> _DATA_
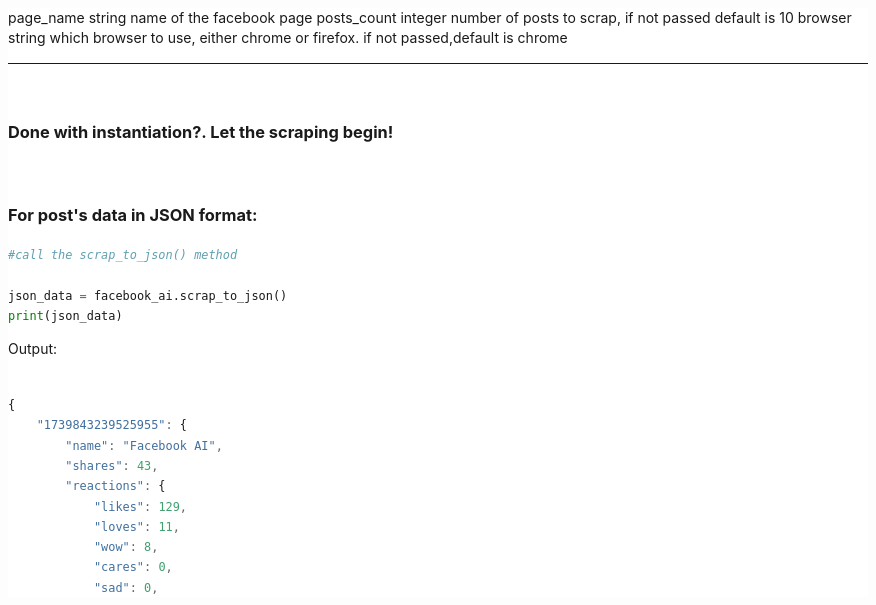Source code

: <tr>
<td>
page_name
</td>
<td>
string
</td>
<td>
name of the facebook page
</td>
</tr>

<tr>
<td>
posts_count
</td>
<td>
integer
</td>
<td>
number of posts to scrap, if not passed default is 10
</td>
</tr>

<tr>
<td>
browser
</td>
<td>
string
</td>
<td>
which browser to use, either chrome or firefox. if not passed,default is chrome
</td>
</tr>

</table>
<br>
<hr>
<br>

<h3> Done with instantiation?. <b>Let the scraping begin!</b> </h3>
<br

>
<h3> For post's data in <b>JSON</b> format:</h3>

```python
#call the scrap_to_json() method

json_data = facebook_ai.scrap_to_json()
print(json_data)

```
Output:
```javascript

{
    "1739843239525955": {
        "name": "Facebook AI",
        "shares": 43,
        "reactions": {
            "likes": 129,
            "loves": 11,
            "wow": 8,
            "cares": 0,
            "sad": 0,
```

...

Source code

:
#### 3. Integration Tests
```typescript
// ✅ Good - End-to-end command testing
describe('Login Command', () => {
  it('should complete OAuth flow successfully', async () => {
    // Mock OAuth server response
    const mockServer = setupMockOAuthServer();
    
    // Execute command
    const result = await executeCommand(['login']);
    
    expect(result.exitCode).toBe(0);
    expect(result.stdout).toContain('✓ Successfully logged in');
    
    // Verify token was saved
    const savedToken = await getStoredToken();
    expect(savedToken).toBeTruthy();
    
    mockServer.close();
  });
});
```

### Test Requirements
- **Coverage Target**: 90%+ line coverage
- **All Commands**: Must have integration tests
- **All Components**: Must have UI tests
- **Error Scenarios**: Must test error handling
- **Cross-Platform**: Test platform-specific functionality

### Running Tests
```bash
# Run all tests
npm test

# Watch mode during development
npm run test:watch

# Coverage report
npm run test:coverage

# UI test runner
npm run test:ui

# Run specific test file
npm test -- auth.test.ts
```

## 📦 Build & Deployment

==

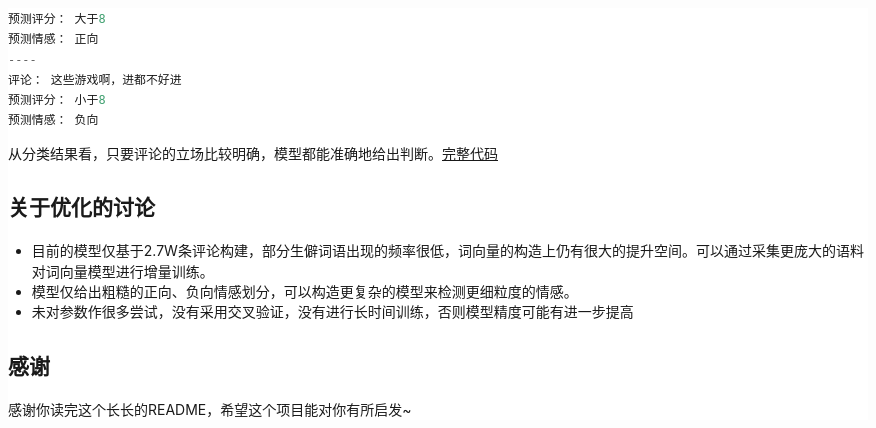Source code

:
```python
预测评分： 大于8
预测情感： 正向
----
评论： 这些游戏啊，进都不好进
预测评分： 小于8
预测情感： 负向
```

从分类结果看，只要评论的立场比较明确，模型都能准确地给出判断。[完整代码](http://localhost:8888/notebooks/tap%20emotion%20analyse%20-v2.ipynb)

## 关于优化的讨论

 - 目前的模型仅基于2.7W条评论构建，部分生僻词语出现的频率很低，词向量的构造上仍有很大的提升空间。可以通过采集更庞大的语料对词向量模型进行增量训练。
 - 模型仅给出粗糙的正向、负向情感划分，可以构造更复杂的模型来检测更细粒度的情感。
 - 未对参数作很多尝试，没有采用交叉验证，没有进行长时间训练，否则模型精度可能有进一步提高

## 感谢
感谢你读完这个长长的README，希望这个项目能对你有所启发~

> _WHAT YOU SHOULD DO_
Going down the listing above, begin printing at the line with "- **Error Scenarios**: Must" and finish with the line with "## 📦 Build & Deployment", exactly as they appear.

> _RESULT OF THIS TASK_
- **Error Scenarios**: Must test error handling
- **Cross-Platform**: Test platform-specific functionality

### Running Tests
```bash
# Run all tests
npm test

# Watch mode during development
npm run test:watch

# Coverage report
npm run test:coverage

# UI test runner
npm run test:ui

# Run specific test file
npm test -- auth.test.ts
```

## 📦 Build & Deployment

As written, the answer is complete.